Las coronaciones son los mayores momentos de la realidad del poder puesto ante los ojos de una sociedad que requiere pruebas de legitimidad. La aleturgia es una gran puesta que hace evidente el papel de cada quién en su cada cuál, pero que en su conjunto realizan el todo: la realidad de su país y ese pacto antiquísimo con sus antepasados, en esa especie de pacto entre vivos y muertos que E. Burke en sus Reflexiones sobre la Revolución en Francia, resalta en su peculiar noción contractual: las instituciones del estado, desde la constitución y el rey, desde la propiedad y la universidad, son herencias que nos remontan a siglos de esfuerzos, de sacrificios, de derrotas y de glorias, en donde la alegría y el terror, todo en su conjunto, conceden el sentido del quehacer vivo de una realidad político-social que no puede ser borrado por intencionalidades promotoras de una novedad, que en su negación histórica, estarían negando el propio sentido de todo aquello que lo formara.
La monarquía, una forma de gobierno que hace del ritual, la exhibición más pura de su legitimidad. El monarca no es otra cosa que un sumo sacerdote de los misterios de la historia, el heredero no de una familia, sino de todo un pueblo que no puede confiar ciegamente en su progreso, sin que existan evidencias seguras de que su confianza (la confianza es el mayor bien que pueden conceder los gobernados a sus gobernantes, que es un como una frágil caja de cristal que puede quebrarse definitivamente a la menor imprudencia, de allí que la confianza debe mantenerse y cultivarse más allá que cualquier otra cosa en el orbe político), y el ritual no es sino la manifestación terrena de ese momento del que dependen los ciudadanos, con sus bienes y con sus vidas, y la legitimidad de un régimen que debe vivir refrendando su entrega única a la cosa pública, es decir, a la república, en su sentido adecuado de congregación ciudadana, definida por sus leyes, y donde la monarquía encabeza la histórica representatividad de la sociedad.

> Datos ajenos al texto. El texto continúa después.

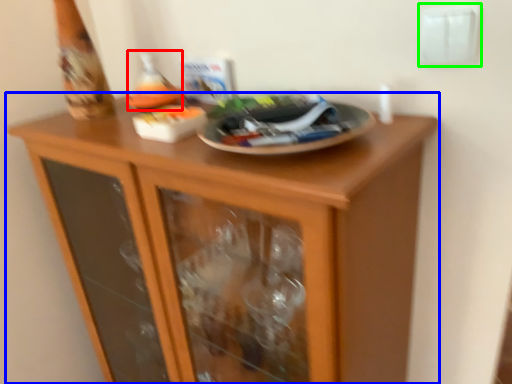
Question: Estimate the real-world distances between objects in this image. Which object is farther from wine bottle (highlighted by a red box), cupboard (highlighted by a blue box) or electric outlet (highlighted by a green box)?

Choices:
 (A) cupboard
 (B) electric outlet

Answer: (B)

Toda forma de gobierno requiere crear sus principios rituales que manifiesten la verdad a sus respectivas sociedades, esa aleturgia básica que refrenda la confianza, y evita el desgaste de una desconfianza esgrimida en torno a un sistema político castigado; pero aún y en el caso en donde la necesidad de los tiempo exijan cambios, estos no se pueden hacer acosta de la manifestación de la alianza entre gobernantes y gobernados, pues de suceder, la incredulidad manifiesta y la desconfianza, roen los cimientos del estado condenándolo a soportar un permanente coexistir entre la fatalidad de la generalizada desconfianza. Las consecuencias son de proporciones imposibles de predecir, y es aquí donde la amenaza del miedo, o lo desencarnado del terror sustituyen la precisión y moderación de una aleturgia que preserva, manifiesta y confía.